Emily Wilding Davison è stata una suffragetta inglese attiva nella prima metà del XX secolo. È particolarmente conosciuta per essere morta durante una protesta a favore del diritto di voto delle donne.
Il memoriale di Emily Wilding Davison si trova nel Cimitero di Morpeth, nel Northumberland, in Inghilterra. È una lapide commemorativa posta sulla tomba di Emily Wilding Davison. La lapide riporta il suo nome e le date della sua nascita e morte, 1872-1913, e include anche una breve citazione: "Deeds not words" (Fatti, non parole), che era uno degli slogan dei suffragisti britannici.

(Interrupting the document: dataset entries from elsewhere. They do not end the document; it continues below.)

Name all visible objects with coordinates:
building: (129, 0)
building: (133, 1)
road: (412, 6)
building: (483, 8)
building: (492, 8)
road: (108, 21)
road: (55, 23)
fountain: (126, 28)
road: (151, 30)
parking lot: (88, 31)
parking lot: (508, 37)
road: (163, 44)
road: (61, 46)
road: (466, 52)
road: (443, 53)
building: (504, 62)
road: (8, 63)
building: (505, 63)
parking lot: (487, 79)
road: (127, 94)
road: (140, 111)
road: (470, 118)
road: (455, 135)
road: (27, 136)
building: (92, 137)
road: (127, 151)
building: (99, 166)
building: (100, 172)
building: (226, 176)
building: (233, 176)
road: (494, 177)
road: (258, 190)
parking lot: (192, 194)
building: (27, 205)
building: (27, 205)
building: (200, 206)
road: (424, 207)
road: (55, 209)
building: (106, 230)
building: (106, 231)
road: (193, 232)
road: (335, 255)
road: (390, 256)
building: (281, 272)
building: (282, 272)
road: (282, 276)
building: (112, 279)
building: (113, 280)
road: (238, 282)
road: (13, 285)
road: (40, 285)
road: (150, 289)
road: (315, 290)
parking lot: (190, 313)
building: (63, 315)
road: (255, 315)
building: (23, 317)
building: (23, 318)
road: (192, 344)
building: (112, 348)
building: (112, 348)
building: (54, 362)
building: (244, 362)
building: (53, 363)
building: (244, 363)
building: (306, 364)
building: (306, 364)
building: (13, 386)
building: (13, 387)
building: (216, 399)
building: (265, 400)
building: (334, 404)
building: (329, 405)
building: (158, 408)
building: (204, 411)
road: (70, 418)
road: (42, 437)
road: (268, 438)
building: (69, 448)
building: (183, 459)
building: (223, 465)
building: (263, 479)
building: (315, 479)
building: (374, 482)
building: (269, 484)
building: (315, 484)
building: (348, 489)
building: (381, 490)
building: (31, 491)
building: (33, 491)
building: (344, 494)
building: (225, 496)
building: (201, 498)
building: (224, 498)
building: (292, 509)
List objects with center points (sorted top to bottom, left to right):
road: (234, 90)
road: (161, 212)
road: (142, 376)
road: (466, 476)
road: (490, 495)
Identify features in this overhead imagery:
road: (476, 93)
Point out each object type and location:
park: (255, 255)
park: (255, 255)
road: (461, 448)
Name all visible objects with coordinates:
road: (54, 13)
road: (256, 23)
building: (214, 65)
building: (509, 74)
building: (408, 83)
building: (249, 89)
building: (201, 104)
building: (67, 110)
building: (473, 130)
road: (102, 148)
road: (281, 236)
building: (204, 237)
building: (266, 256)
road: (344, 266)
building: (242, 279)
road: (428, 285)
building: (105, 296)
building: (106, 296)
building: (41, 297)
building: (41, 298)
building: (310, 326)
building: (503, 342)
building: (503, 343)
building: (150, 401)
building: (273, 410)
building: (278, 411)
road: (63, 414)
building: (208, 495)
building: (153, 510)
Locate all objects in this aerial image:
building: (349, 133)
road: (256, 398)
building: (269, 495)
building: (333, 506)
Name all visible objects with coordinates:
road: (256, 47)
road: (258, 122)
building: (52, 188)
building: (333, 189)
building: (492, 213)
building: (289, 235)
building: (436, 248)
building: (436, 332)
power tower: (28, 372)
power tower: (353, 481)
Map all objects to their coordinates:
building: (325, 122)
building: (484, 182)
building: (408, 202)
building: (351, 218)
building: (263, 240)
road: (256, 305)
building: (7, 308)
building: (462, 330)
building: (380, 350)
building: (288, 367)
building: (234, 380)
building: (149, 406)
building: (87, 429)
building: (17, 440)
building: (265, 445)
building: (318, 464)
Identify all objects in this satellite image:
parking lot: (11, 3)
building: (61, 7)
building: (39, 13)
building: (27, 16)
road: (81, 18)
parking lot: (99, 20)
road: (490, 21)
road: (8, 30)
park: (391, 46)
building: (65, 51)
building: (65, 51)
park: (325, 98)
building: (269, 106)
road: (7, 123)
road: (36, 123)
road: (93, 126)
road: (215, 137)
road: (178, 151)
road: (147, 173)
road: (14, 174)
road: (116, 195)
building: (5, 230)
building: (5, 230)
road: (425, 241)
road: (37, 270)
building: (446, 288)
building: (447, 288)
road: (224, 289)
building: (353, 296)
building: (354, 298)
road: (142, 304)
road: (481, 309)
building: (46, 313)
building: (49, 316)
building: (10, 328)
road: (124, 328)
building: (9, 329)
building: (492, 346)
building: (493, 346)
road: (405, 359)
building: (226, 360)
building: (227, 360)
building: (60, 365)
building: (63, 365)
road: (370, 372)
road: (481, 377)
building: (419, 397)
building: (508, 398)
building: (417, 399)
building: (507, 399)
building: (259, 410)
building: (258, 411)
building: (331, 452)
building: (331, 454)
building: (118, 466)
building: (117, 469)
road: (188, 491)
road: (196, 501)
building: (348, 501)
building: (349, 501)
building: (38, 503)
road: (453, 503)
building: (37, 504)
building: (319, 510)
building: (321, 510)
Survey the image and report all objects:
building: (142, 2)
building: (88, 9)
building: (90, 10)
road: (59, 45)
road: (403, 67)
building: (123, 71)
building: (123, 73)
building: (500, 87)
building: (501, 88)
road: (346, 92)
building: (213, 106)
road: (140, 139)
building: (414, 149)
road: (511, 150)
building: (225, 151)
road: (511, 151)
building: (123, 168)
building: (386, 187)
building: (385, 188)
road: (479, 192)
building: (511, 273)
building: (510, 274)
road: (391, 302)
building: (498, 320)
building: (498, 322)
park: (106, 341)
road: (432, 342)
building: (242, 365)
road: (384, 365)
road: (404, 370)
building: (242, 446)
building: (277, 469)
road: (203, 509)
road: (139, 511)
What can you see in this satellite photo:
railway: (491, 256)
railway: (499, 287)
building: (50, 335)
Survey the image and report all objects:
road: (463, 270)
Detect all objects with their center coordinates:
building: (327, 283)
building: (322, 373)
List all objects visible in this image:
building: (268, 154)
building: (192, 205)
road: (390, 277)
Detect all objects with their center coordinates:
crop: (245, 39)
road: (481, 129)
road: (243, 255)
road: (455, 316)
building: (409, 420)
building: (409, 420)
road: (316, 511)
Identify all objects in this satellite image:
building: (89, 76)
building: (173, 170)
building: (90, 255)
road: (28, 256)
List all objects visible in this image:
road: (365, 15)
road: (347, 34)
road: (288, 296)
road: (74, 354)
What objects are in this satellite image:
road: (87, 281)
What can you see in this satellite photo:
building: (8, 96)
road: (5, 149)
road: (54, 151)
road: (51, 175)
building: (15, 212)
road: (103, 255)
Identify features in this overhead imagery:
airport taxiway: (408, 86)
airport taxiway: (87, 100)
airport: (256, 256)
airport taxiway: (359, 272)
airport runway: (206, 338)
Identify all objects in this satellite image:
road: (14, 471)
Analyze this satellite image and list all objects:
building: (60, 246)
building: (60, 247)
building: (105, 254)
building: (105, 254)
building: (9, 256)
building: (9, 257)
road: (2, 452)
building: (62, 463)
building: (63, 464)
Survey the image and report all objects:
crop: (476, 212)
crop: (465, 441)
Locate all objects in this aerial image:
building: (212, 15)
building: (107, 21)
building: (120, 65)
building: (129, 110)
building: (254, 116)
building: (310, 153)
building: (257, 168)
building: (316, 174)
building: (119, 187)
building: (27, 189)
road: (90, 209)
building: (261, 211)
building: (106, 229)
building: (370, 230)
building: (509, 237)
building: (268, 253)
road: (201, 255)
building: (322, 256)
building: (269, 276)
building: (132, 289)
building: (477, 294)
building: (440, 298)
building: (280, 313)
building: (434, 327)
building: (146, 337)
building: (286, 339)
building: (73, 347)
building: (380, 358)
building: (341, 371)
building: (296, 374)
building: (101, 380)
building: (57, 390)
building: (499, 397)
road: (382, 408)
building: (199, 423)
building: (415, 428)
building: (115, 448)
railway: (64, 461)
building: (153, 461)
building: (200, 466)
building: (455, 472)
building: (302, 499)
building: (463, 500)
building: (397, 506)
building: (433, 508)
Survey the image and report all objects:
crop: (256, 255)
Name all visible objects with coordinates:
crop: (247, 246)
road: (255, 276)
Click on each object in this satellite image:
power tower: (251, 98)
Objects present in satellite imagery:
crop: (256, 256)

Emily Wilding Davison divenne famosa il 4 giugno 1913, quando si lanciò sotto il cavallo del re Giorgio V durante il Derby di Epsom. L'incidente fu grave e la Davison morì quattro giorni dopo per le ferite riportate. La sua morte ha suscitato un forte impatto e ha contribuito a sensibilizzare l'opinione pubblica sull'importanza del movimento per il suffragio femminile.
Il memoriale di Emily Wilding Davison è un modo per commemorare il suo coraggio e il suo impegno per la causa dei diritti delle donne. Rappresenta un simbolo di lotta e di perseveranza nel perseguire l'uguaglianza di genere.